The Grin City Collective has been going through major changes. After separating from the Grinnell Area Arts Council last year, the collective is now starting a micro grant program to fund local artists that want to create projects in their communities. In addition to this new program, former Executive Director Molly Rideout ’10 will be transitioning to the board of directors after seven years working on the ground at Grin City.

Through her new position on the board, Rideout will be more involved in the direction that the collective takes rather than day-to-day operations. The new position of programs director will be a part-time position, as well as the only employee position that Grin City maintains.

“The hope is that whoever we get has some interest and direction that they want to take the organization to, so the board will be kind of excited to see where their interests are and how that can match the interest of the organization,” Rideout said.

During their first full year as an independent organization, Grin City kept up its model of retreat-based artist residencies, one that had served them well for a decade. The new micro grant opportunity is an effort to fund locally based artists, rather than bringing artists from across the country to the area.

“We plan on still continuing [residencies] going forward, but we realized that in doing that we were missing supporting the really awesome ideas that are happening around our general area, that are happening with people who already live in those communities,” Rideout said. “And it doesn’t necessarily make sense for someone who lives in town to have an artist residency retreat in the town that they live in, but we still want those projects to be happening, because that’s key to our mission of strengthening community, of different communities using art as a building block.”

The micro grants can consist of up to $1,000 and professional support for one’s project. The project’s planned location must also be within a 40 mile radius of Grinnell. Rural communities will be prioritized.

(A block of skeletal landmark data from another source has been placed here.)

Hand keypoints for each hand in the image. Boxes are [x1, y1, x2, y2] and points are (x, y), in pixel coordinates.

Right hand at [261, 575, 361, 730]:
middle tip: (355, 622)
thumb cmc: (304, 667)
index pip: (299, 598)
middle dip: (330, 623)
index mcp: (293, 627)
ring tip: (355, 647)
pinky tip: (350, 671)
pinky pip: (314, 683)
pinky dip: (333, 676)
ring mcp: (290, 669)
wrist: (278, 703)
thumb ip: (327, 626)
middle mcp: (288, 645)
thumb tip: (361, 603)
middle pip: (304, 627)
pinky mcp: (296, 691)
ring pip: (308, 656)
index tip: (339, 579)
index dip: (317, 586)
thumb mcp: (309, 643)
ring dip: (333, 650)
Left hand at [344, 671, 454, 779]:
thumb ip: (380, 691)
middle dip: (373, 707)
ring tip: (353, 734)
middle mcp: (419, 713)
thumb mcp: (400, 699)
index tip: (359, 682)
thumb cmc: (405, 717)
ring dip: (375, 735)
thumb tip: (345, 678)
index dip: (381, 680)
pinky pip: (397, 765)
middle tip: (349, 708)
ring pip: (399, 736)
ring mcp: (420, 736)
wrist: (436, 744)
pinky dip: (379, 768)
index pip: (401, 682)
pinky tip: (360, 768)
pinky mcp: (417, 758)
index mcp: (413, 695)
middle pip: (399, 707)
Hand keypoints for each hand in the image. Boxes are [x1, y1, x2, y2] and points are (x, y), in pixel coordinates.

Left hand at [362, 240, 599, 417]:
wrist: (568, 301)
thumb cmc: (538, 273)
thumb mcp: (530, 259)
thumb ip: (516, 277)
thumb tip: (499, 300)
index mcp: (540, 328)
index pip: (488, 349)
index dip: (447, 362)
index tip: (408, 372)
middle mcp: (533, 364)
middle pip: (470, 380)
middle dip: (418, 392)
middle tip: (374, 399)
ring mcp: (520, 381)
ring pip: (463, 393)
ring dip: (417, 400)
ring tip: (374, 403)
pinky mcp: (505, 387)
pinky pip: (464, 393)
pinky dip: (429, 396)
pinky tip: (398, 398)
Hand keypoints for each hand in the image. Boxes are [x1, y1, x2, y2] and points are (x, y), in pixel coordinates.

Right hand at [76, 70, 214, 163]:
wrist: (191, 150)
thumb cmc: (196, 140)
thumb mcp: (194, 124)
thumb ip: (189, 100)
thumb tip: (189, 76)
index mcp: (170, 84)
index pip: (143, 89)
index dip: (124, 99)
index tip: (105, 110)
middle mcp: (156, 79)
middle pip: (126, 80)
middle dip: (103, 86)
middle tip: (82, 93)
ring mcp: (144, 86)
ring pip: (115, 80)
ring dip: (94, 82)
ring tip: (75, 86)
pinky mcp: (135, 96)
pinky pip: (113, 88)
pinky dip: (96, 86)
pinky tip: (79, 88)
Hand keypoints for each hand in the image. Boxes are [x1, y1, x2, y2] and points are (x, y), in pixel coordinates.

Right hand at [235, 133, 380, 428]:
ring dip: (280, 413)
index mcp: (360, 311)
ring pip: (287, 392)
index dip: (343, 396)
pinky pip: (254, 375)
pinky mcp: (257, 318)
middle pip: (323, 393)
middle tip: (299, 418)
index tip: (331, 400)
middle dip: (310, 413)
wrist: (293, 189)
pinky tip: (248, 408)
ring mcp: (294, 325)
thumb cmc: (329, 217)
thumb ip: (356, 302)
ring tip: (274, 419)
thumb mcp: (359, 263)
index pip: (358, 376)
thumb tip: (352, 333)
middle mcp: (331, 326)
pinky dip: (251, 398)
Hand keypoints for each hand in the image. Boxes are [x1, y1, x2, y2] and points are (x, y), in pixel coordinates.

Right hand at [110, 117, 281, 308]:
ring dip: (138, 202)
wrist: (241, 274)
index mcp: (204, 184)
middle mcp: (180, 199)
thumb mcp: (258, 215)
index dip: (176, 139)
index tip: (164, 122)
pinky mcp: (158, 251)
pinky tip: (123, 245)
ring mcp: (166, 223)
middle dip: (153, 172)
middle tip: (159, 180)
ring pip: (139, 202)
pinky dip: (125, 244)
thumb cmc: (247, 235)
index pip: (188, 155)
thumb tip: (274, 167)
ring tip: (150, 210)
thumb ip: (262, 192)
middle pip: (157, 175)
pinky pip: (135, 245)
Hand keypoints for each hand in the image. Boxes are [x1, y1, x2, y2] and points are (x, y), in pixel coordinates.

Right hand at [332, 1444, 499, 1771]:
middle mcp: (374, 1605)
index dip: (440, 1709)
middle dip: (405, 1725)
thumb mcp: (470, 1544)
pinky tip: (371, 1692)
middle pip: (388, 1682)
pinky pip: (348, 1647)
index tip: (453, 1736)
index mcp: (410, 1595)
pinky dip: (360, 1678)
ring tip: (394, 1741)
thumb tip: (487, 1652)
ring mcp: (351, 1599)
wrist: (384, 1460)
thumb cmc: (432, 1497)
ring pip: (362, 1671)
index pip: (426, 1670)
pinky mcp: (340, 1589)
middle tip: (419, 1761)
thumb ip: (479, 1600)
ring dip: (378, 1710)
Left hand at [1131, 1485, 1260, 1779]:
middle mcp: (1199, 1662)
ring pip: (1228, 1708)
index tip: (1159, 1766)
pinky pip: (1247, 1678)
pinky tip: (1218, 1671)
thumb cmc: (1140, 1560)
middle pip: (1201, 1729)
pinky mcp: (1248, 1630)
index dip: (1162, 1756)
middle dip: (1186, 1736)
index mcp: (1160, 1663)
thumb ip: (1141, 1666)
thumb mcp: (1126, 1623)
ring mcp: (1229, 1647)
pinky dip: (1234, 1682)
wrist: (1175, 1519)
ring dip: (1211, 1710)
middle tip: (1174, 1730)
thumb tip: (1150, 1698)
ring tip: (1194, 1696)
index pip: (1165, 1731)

“We feel that those are the least served communities,” Rideout said. “I know that we, as Grin City, when we’re trying to fundraise and generate sponsorships for projects, because we’re working in rural communities, it becomes a lot harder to find those sponsorships.” She hopes that this can be a new resource for these artists.

One of the main goals of the program is community building. With this, Rideout said that artists who will be strong candidates will have direct ties with a community, whether that be living in that community or having a history with it.

She also wants to see a collaborative aspect to the project. “We want each project to not just be the brain child of one person,” Rideout said. “The actual execution of the project should have input from many different people, especially people within the community.” This does not have to entail collaboration in the actual execution of the project, but in some element along the way of its planning.

Lastly, and most importantly, the proposal must fit within Grin City’s mission of strengthening communities.

“Place-making … means creative projects that heighten our sense of where we are and what resources and people and stories already exist in a location,” Rideout said. “Something that is really trying to pull out the stories or the histories or even just the shapes and landscape of a particular community will be the most ideal, most successful project for the grant.”

College students can apply for the grant, though Rideout noted that it will be a more competitive process for these applications, as students’ lives are often centered around the college community rather than the community at large.

“I would say that it might be a little more competitive for them to be able to prove that they have a real concrete connection to whatever community that they’re working in,” Rideout said.

Rideout hopes that the new program will allow for a wider scope of artists to create projects in their own communities.

“We can do certain things but we can’t be everywhere at once. So I think the micro grant is going to both open up projects that we as an organization wouldn’t have even thought about doing, and it’s going to bring it to more communities than we would have been able to logistically with our staff,” Rideout said. “I think it’s really going to make a difference on a different level than we have before.”